Nash found her new contract in her mailbox and it described her as a “company artist.” Nash wasn’t sure whether that meant what she thought it meant. “Alessa was in the dressing room and she confirmed that it meant I was in the company,” Nash says. “And we just started screaming.”
Typically, new dancers for Atlanta Ballet fill in the blanks in ensemble roles, and sometimes understudy principal roles in the B or C casts. For the first few years, they mainly watch and practice and learn, and Nash was no exception. She, for example, had very little training in contemporary ballet when she arrived in Atlanta.
“When you come in, you’re not ready to do big roles yet,” Nash says. “You think you know stuff, and you just don’t. By watching people and having your time to acclimate yourself and learn and absorb, you’re much better for it. There’s something important about that learning curve.”
Now in her fourth year with the company, the 23-year-old Nash has stepped forward this season. She played Marya in the principal cast of this year’s Atlanta Ballet’s Nutcracker. Marya was actually her first role for the company.
“I was the last cast, cast D-2” Nash says laughing. “Not even D-1, D-2. I was so excited and so nervous. I remember being in the “dungeon” studio at the old building in Midtown. It was downstairs and had no windows and a pillar in the middle of the floor. We were rehearsing the party scene and my face was red from not breathing for my first entrance.”
Nash will be featured with Rogers in Classical Symphony, along with another young dancer who has stepped out this season — Yoomi Kim. Nash and Kim had small, but memorable roles in Camino Real — created by resident choreographer Helen Pickett — as two socialites. Pickett told them to channel their inner Paris Hilton and Nicole Richie for the roles.
“I think of myself as a bit of a comedian,” Nash says. “Working with Helen, she has such an exaggerated personality and she has such a great sense of humor. It was no holds barred; I could go for it and I loved it. Yoomi is so funny, and she’s quick. I could do new things, and she wouldn’t freak out. She’d just go with me. It was like being in an old-timey comedy show.”
In the Williams play, her character has lost her little arm dog. Nash was so immersed in the role that she would walk around the studio, in character, asking her fellow dancers if anyone had seen her dog.
“He never turned up,” she says with a deep laugh. “He never turned up in the play, either. It’s one of those unsolved mysteries of Tennessee Williams.”

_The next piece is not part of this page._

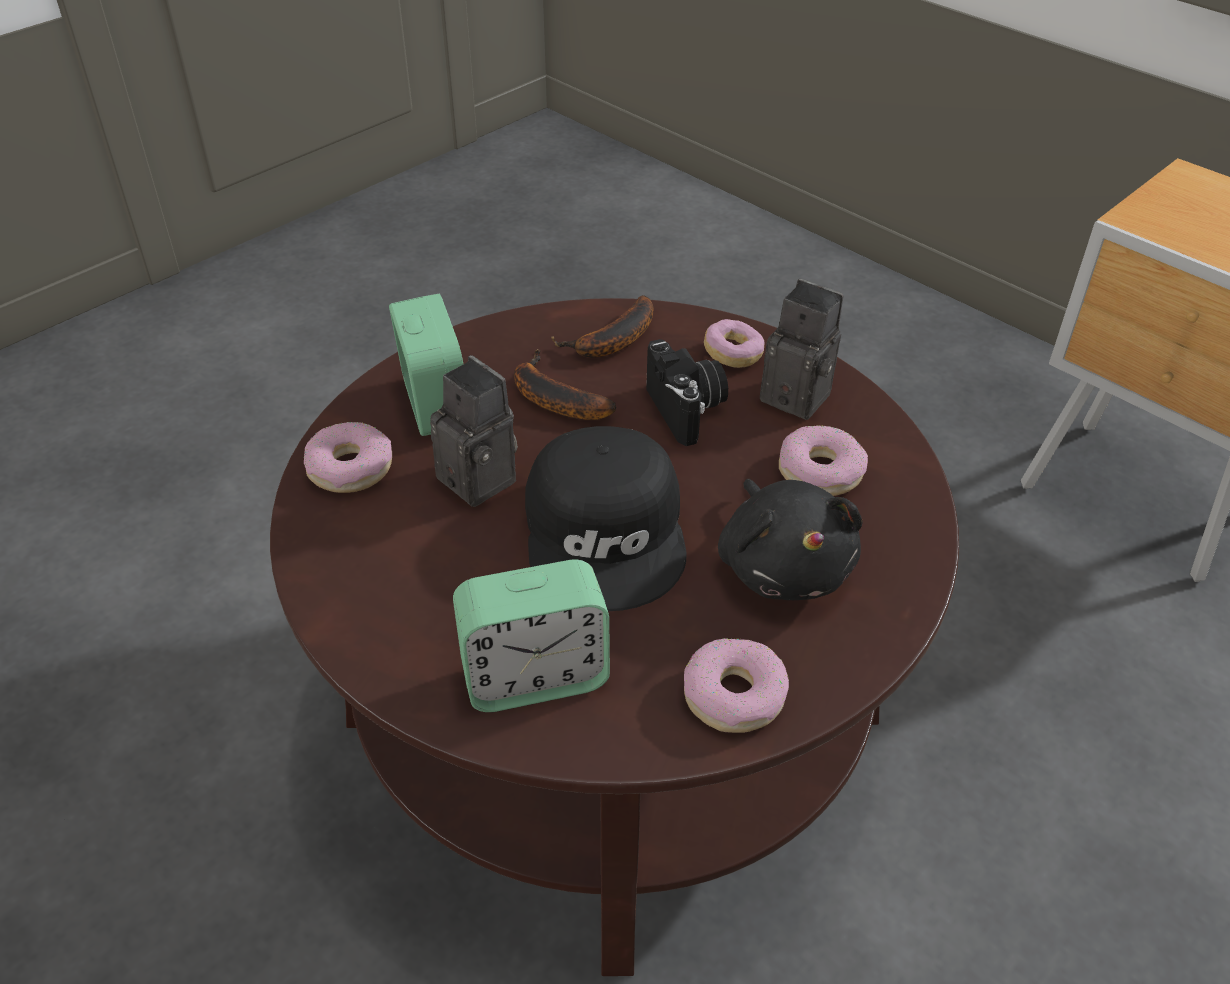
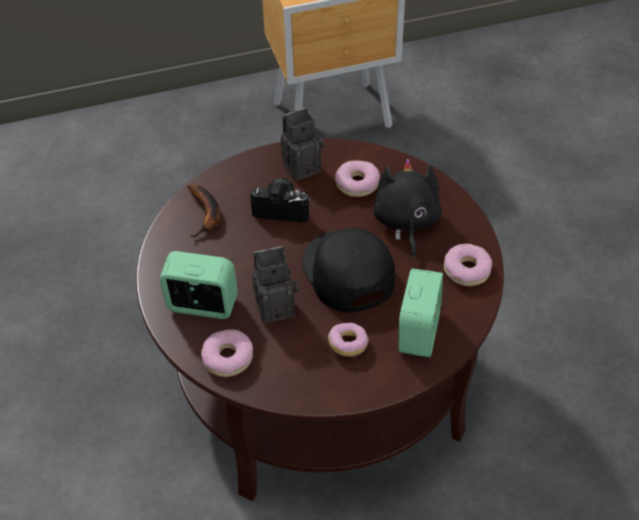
camera: 60 degrees left, 5 degrees up
(551, 398) = (234, 256): banana -> none
(608, 532) = (346, 272): black cap -> black cap turned 135 degrees counterclockwise
(733, 355) = (254, 175): donut -> donut (348, 345)
(783, 566) = (406, 222): black plush toy -> black plush toy turned 105 degrees counterclockwise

That experience, and her role as Marya, has helped prepare Nash for her role this weekend. She’s learned she has the innate ability to embrace the spotlight.
“It’s magical, it really is,” Nash says. “The first time you come out as Marya, you’re going to the party. You come down the stairs — which is actually a little bit stressful because you don’t want to fall — and you do this little twirl and you look out at the entire audience at the Fox Theatre. You can’t beat it, you know?”